#### Problem statement:
Every line in the entries that holds "better" should be identified and copied.

----- Data section

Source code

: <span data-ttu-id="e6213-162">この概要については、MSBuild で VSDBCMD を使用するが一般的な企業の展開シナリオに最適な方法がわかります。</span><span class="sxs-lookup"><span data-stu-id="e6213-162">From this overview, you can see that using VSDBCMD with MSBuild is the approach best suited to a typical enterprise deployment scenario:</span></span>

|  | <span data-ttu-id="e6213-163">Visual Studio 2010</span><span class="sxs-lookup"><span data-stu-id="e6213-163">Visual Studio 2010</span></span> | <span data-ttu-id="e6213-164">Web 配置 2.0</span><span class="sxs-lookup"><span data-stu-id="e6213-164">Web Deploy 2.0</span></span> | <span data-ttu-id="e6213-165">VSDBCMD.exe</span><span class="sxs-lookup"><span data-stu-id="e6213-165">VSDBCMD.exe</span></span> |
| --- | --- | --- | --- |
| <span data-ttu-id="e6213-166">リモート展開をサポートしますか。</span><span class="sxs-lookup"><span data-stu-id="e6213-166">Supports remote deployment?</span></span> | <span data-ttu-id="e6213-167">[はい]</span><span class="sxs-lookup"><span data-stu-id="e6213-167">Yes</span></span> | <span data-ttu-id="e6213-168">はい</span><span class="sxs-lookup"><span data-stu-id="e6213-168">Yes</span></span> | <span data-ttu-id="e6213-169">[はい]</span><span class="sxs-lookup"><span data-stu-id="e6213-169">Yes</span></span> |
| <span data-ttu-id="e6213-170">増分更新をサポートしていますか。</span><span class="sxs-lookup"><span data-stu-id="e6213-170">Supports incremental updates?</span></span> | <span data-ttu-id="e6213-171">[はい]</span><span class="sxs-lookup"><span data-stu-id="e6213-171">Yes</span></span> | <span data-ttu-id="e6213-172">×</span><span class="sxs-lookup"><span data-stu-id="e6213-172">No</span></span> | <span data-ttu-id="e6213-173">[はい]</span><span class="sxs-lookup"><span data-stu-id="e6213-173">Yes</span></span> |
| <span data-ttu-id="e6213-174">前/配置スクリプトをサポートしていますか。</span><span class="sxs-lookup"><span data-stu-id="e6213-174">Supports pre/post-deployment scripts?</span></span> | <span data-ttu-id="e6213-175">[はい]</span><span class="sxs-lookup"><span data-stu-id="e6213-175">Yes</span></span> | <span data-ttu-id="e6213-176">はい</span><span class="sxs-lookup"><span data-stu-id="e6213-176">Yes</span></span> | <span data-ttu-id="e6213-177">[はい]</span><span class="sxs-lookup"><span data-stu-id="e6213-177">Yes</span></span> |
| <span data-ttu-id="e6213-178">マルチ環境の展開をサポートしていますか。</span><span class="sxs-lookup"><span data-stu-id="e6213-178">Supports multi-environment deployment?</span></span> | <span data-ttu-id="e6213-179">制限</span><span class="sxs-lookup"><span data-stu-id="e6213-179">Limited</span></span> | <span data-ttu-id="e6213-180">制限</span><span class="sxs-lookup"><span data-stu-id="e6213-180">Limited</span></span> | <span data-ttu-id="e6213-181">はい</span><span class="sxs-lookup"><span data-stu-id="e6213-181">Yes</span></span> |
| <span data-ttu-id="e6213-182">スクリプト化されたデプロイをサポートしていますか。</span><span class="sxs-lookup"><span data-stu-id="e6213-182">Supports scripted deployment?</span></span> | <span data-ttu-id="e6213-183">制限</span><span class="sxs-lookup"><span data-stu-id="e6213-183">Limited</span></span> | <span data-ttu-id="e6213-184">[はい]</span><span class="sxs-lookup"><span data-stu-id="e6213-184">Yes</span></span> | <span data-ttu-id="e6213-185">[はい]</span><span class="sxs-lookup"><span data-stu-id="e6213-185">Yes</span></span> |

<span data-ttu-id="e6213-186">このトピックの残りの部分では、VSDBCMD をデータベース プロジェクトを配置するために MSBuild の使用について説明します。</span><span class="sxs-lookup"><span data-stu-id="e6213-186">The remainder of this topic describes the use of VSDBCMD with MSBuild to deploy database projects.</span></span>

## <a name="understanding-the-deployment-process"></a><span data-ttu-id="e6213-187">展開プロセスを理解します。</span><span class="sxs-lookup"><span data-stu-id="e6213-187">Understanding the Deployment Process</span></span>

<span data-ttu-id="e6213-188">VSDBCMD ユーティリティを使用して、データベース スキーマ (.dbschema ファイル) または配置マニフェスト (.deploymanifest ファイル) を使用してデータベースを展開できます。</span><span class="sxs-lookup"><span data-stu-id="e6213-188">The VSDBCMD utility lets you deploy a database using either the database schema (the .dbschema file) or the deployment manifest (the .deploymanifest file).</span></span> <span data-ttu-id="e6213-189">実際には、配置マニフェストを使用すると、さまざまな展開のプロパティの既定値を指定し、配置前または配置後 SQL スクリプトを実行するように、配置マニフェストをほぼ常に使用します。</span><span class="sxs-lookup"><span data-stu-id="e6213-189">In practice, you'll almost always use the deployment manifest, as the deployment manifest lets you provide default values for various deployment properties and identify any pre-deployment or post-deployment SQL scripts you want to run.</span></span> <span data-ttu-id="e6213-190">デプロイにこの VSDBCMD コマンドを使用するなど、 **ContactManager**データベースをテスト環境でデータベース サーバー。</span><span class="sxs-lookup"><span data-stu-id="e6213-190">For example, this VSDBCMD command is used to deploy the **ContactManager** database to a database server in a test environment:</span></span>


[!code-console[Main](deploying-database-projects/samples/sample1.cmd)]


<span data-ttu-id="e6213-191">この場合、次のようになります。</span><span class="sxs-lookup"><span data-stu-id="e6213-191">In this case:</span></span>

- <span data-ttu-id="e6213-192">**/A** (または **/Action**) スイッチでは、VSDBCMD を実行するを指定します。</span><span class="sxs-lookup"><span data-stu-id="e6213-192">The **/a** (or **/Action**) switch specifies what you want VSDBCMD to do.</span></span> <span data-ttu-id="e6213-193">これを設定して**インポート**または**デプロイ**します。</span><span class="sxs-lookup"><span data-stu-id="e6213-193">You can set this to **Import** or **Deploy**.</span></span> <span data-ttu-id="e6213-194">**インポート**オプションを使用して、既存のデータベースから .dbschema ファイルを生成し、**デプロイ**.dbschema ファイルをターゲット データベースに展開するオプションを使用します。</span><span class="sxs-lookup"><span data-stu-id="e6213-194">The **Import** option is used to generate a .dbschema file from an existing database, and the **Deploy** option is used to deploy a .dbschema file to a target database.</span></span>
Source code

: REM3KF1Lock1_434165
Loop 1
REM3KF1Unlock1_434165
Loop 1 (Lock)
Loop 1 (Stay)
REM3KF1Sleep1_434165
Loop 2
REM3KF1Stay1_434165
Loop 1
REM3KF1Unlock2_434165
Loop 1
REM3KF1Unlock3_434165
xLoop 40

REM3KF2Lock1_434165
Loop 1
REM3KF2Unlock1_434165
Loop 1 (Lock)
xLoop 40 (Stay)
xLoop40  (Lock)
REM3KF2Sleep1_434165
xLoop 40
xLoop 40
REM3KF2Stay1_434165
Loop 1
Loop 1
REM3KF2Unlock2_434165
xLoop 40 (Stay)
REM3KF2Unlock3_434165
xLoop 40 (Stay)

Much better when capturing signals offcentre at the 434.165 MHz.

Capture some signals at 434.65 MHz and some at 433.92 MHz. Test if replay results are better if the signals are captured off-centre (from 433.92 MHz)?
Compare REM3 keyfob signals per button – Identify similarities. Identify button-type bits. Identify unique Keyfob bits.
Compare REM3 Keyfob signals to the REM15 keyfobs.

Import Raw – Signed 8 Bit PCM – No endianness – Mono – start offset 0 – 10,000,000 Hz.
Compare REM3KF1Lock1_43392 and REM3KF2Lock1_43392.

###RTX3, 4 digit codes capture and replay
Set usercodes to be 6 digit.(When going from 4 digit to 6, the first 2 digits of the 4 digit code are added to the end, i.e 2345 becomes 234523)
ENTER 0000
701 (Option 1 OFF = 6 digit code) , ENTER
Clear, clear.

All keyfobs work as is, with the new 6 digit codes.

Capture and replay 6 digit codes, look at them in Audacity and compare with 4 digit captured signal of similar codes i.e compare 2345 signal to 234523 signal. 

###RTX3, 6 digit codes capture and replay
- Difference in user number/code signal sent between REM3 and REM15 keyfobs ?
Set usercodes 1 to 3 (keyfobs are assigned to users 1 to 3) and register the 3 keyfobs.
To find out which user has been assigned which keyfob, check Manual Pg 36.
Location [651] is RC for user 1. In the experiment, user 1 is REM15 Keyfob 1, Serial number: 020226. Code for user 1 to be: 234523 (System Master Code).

----------

#### Task result:
Much better when capturing signals offcentre at the 434.165 MHz.
Capture some signals at 434.65 MHz and some at 433.92 MHz. Test if replay results are better if the signals are captured off-centre (from 433.92 MHz)?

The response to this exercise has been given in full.